Why are passwords still popular? 

They aren’t as popular as before, but an average person will still know what passwords are compared to passkeys, magic links, or social login. I think it’s at least partly because passwords are all around us. Movies, TV shows, books, video games, interpretive dance – throw a stone at a piece of media and you’ll probably hit something that talks about passwords. 

In this blog, we’ll look at some popular mentions of passwords in pop culture and what we can learn from them.


WarGames is a fun thriller movie starring a young Matthew Broderick, before his Ferris Bueller and Lion King days, who accidentally discovers a military supercomputer while searching for video games and the chaos that ensues. 

In the early part of the movie, we see David (Matthew’s character) hacking into the school computer with the password “pencil”. When asked how he knew the password, David says the school changes passwords every few weeks but he knows where they are written down.

Lesson Learned: Changing passwords regularly is good in theory, but you defeat the purpose of the exercise if you can’t remember your ever-changing passwords and have to write them down. Don’t write down your passwords. If you plan on regularly changing your passwords, strong and random passwords are the way to go.

National Treasure

We’re all living in Nicolas Cage’s world. The man can star in a movie where he is literally named Benjamin Franklin and steals the Declaration of Independence, and the audience will lap it up (as they should). National Treasure is a cult hit movie that I’ll forever defend because it knows how absurd it is. 

In a relatively non-absurd scene, Cage is able to guess the password locking access to the National Archives. Dr. Abigail Chase (Diane Kruger’s character) has unknowingly touched a chemical residue before entering the password, leaving behind the residue on all the letters used in the password. 

And because it’s a movie about the Declaration of Independence, of course the password is “Valley Forge” because it was a key event in the American Revolution.

Lesson Learned: Two lessons here. Firstly, watch out for keyloggers. While it’s unlikely you are guarding secrets sensitive enough for attackers to spray chemicals on your fingers, installing keyloggers on your system to capture your keystrokes is possible. Secondly, don’t create passwords that are a core part of your personality. How many proctologists have “AssMan1234” as their password? I’m betting a non-zero number.


Before it became weird in the later seasons, BBC’s reimagining of Sherlock took the world by storm and deservedly launched the career of Benedict Cumberbatch. In early episodes, it’s thrilling to watch the smart man in the silly hat guess outrageous things by studying environmental cues. 

In A Scandal in Belgravia, there’s one such scene that’s half-impressive, half-cringe. Irene Adler has given Sherlock her phone for safekeeping, but the phone keeps displaying the message “I AM _ _ _ _ LOCKED”. 

After going through multiple failed guesses, Sherlock finally realizes that Irene is besotted with him and is also a fan of wordplay.
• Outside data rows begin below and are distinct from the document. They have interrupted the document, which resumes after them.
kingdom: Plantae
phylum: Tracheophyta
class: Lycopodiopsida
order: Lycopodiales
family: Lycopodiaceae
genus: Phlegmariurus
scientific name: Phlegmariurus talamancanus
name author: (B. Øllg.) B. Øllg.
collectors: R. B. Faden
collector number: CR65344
The password is “SHER” and the phone message says “I AM SHERLOCKED”.

Watch the video below from 2:03 for the ultimately elementary reveal.

Lesson Learned: If you care about someone and display it publicly (e.g. on social media), do not make them your password. Your mother’s maiden name, your cat’s name, and the name of your favorite sports team all make for memorable passwords, but also easily crackable ones.

Ali Baba and the 40 Thieves

The OG password. Part of Arabian Nights, Ali Baba and the 40 Thieves is a story about an impoverished woodcutter discovering secret treasure. The thieves' den is protected by a magical password, but no worries - Ali Baba just overhears the secret phrase and utters the famous words “Open Sesame”.

Open Sesame has taken on a life of its own over the past few decades. Popeye overhears it. Aladdin overhears it. Even Patrick from SpongeBob is well-read enough to know about it.

Lesson Learned: Check all nearby nooks and crevices before you open secret portals by shouting secret codes. More realistically, watch out for shoulder surfing when you type in your password. Sometimes the easiest way for attackers to know your password is to watch you type it in.


Ajnabee (Stranger) is a Hindi-language movie about murder, Swiss mountains, couple swapping, police chases, and insurance scams – also known as a standard Friday in Bollywood. 

I must stress that you should not watch this movie. None of it makes sense. That said, it’s immensely entertaining. Maybe you can check it out. Also, there’s a certain innocence and joy in seeing older movies displaying cliches and impossible events as huge plot twists. You should definitely watch this movie.

In a scene towards the end, Bobby Deol (the good guy) is trying to guess Akshay Kumar’s (the bad guy) bank account password. In a fun comeuppance exchange, Bobby not only throws shade at Akshay by calling him an orphan, but also immediately guesses his password as “Everything is Planned”, a phrase Akshay keeps on uttering throughout the movie.

The video below shows the scene in all its glory from 10:06 to 11:06.

Lesson Learned: While using phrases for passwords is better practice than using boilerplates or other publicly identifiable information, it’s still not a good idea if that phrase is closely associated with you. Bugs Bunny, if you are reading this, is your password “What’s Up Doc”? You can do better, Bugs.


Pop culture, whether it’s highbrow art or trash TV, holds up a mirror to the human condition and highlights things important to us throughout history. Passwords are undoubtedly a part of our history and present. I hope they are less and less a part of our future. 

Will pop culture catch up enough that I can list mentions of passkeys in pop culture in the coming years? I live in hope.